When Kim posted she was planning to run it, I decided to do it, too. It wasn't until race day that I appreciated this decision. The Spring Lake 5 Miler started in 1977 with 500 runners. This year (its 39th year) had 12,000 registrants, and 10,880 finishers. That is a lot of people heading through town together. It is one of the largest 5 mile races in the country. They used to cap out at 10,000, but upped it this year to try to reclaim the title of largest 5 miler.
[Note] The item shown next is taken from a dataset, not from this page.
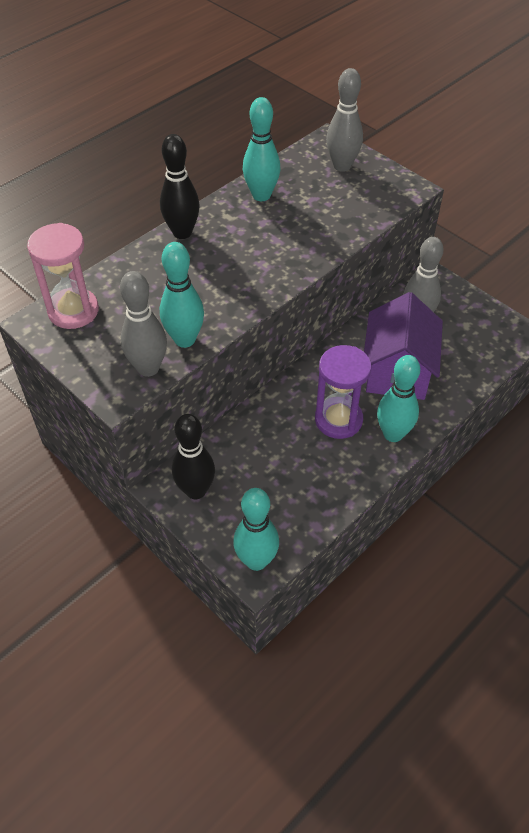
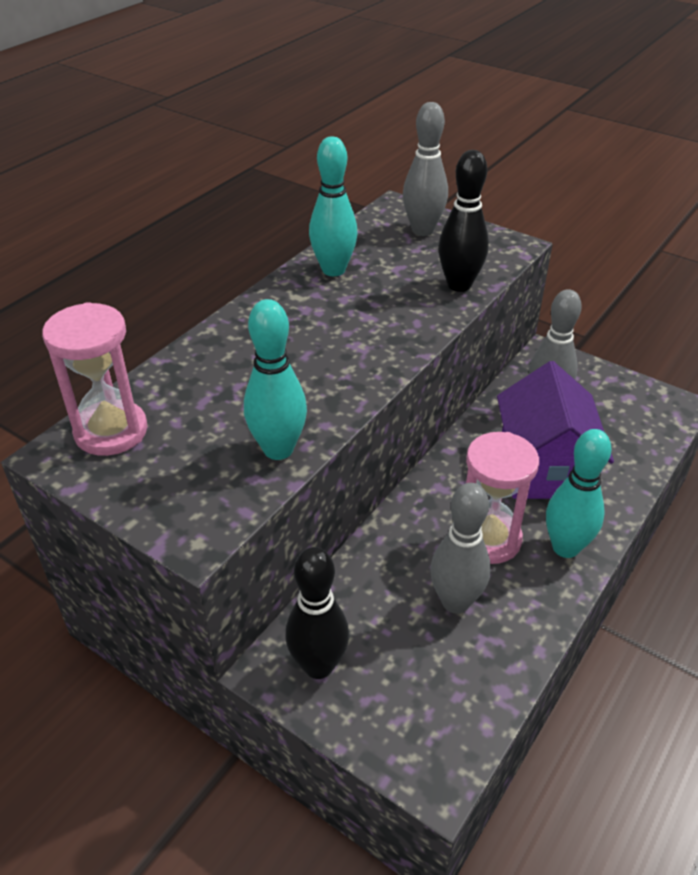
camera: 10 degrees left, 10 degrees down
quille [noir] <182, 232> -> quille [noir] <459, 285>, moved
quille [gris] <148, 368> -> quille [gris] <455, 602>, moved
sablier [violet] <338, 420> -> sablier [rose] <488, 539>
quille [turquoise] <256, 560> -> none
The weather was beautiful -- just a hair chillier than beach goers would like, but perfect for running. Even with hitting traffic for the last mile, I showed up about on time for the start of the race. Fortunately (for me) Don came with me. I picked up my commemorative glass and t-shirt just prior to the race (technically, after the fast people started) and handed them off to Don, who was riding his bike. By the time I started, the people in front had a 4 minute head start on me. It also meant the walkers were between me and the pace I wanted to keep. Rats!
I think of myself as a back of the packer. As far as the running community goes, that is probably a fair assessment. Though I run/walk at 2:1 intervals, I do run. For me the Spring Lake 5 was a chance to see if the faster times I have been seeing in training could hold up during a real race. As you can see in the pictures, the pack was crowded. It was crowded the entire race. I didn't ever really find my pace group of runners, but I didn't even find "the Goldilocks" zone until around mile 3. Don saw my green sparkle skirt near these houses. He took the picture from the other side of the lake. This is the view I had most of the race -->
In the end, I was too fast for Don. I lost him after the first mile. Each time after that he looked for me, I had already left that area. I anticipated finishing around the hour mark. As you can see below, I finished at 57:10 -- or nearly 3 minutes (and 33 second per minute) faster than my usual pace. I wonder if it being so crowded helped me (in that I kept looking for some breathing room) or hurt me (in that I had to get around people). Either way, I'm happy to PR. This is even more significant to me since I've been making major dietary changes due to an unexpected diagnosis. I've been fading out around mile 4, but that day I was able to tell myself to keep going another mile.
I was also happy to see my splits when I came home. Each of the last 3 miles were within a second of each other. In other words, no crashing and burning. A good day for me indeed.
When I started running races (calling it "racing" sounds a bit more elite than I feel), I would come home and crash. After the Spring Lake 5, Don and I went for a 12.5 mile bike ride along the Capital to Coast Trail to Allaire Village. Another huge change for me.
The swag was also lovely -- a women's cut tech shirt I will probably wear again, a nice medal, and a calendar listing all of the races for the next year (the calendar starts in June). I added my green sparkle skirt since I did not take a picture of Flat Jacquie.
One last bonus ... the bibs were mailed to us so I did not have to worry about picking it up in advance of the race. If we were any later, I could have collected the shirt and glass after the race.
As much as I enjoyed myself, though, I probably won't do this race again. It was crowded, and just far enough away to make it a hassle.